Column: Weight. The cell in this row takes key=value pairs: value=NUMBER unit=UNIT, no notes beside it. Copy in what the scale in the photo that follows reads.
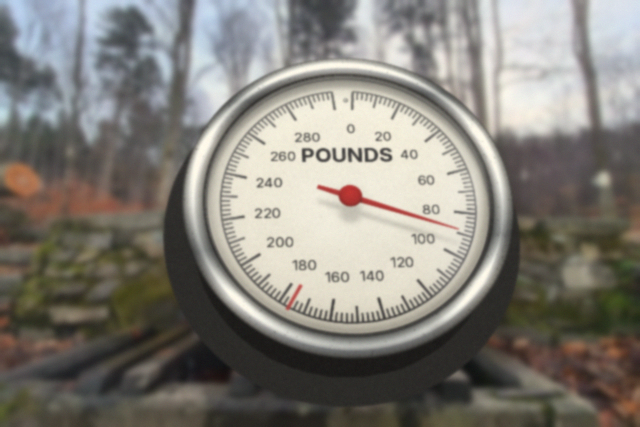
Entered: value=90 unit=lb
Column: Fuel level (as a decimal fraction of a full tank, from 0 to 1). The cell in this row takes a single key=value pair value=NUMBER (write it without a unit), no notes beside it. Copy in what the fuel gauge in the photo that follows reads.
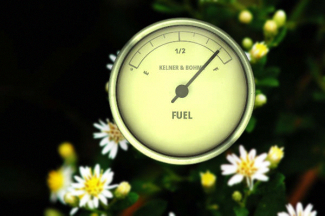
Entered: value=0.875
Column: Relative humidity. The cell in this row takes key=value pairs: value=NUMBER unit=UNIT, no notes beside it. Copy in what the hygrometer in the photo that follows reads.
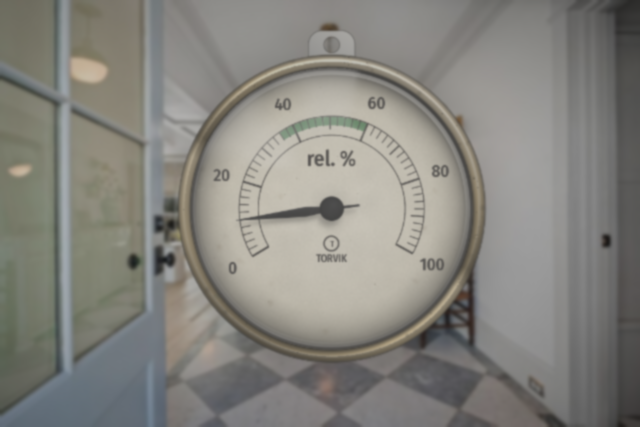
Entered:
□ □ □ □ □ □ □
> **Problem statement**
Write out all of the lines above word for word, leaving out the pictures.

> **Problem solution**
Column: Weight. The cell in this row takes key=value pairs: value=NUMBER unit=UNIT, no notes beside it. Copy in what the scale in the photo that follows reads.
Entered: value=90 unit=lb
Column: Fuel level (as a decimal fraction of a full tank, from 0 to 1). The cell in this row takes a single key=value pair value=NUMBER (write it without a unit), no notes beside it. Copy in what the fuel gauge in the photo that follows reads.
Entered: value=0.875
Column: Relative humidity. The cell in this row takes key=value pairs: value=NUMBER unit=UNIT, no notes beside it. Copy in what the hygrometer in the photo that follows reads.
Entered:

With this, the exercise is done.